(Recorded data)
◆ ◆ ◆ ◆

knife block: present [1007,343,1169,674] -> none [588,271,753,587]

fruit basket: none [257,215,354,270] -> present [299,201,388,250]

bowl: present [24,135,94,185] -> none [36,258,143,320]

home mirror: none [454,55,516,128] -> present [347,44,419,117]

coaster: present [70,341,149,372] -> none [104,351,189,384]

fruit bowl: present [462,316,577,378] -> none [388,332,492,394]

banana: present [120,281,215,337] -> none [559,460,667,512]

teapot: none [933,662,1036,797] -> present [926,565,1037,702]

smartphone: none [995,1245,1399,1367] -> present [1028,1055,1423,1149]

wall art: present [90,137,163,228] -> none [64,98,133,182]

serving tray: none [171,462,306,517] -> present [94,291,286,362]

◆ ◆ ◆ ◆

--- WHAT YOU SHOULD DO ---
Work through the entries, filtering for the string "bowl", and copy each line that holds it.

--- RESPONSE AREA ---
bowl: present [24,135,94,185] -> none [36,258,143,320]
fruit bowl: present [462,316,577,378] -> none [388,332,492,394]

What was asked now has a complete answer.